_Activity:_
Find the lines below holding the word "Figure" and copy each of them.

_Source material:_
:::::

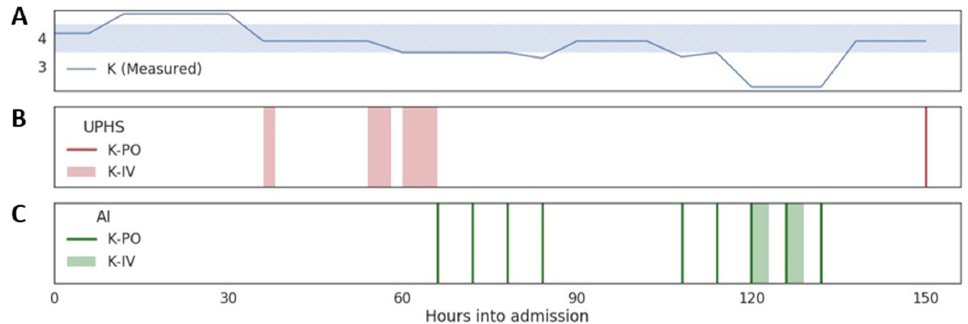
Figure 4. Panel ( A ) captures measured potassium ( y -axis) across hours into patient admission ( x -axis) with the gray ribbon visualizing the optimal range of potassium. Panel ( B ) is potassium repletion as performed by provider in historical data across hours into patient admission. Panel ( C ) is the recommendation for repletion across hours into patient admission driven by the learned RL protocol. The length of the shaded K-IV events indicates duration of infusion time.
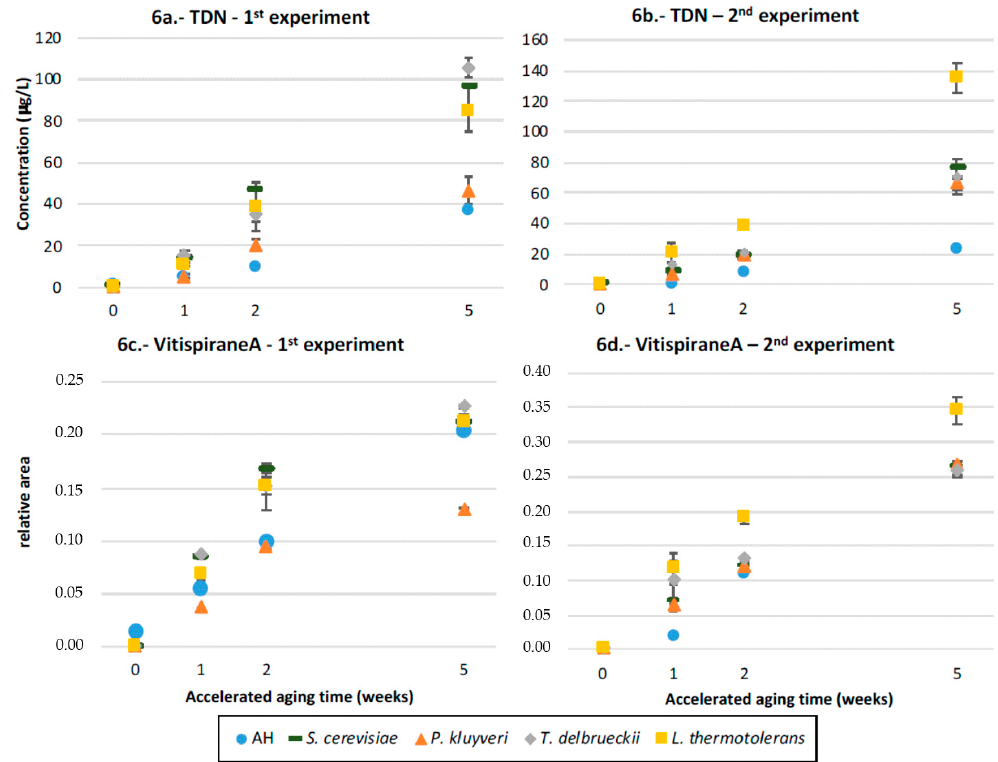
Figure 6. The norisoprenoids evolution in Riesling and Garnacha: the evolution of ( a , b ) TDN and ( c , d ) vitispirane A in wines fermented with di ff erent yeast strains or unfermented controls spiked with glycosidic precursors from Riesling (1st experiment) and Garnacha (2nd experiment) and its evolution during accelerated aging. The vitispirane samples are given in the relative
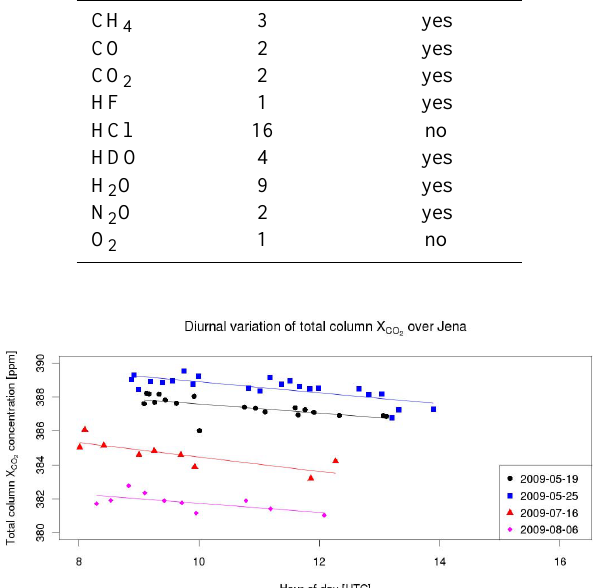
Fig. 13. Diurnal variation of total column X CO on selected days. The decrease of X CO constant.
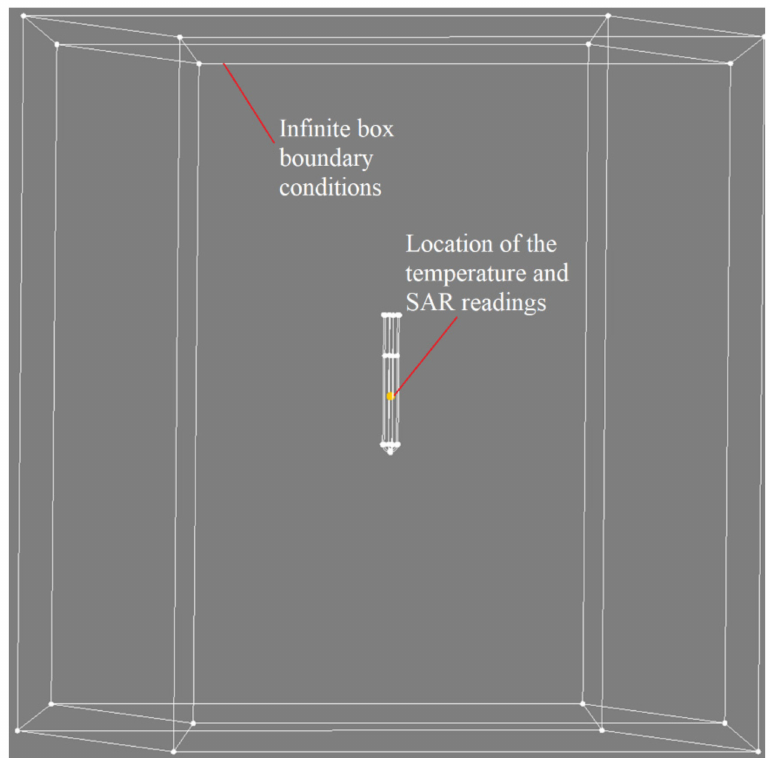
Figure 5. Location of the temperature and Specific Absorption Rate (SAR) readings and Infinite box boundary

:::::

_Task answer:_
Figure 4. Panel ( A ) captures measured potassium ( y -axis) across hours into patient admission ( x -axis) with the gray ribbon visualizing the optimal range of potassium. Panel ( B ) is potassium repletion as performed by provider in historical data across hours into patient admission. Panel ( C ) is the recommendation for repletion across hours into patient admission driven by the learned RL protocol. The length of the shaded K-IV events indicates duration of infusion time.
Figure 6. The norisoprenoids evolution in Riesling and Garnacha: the evolution of ( a , b ) TDN and ( c , d ) vitispirane A in wines fermented with di ff erent yeast strains or unfermented controls spiked with glycosidic precursors from Riesling (1st experiment) and Garnacha (2nd experiment) and its evolution during accelerated aging. The vitispirane samples are given in the relative
Figure 5. Location of the temperature and Specific Absorption Rate (SAR) readings and Infinite box boundary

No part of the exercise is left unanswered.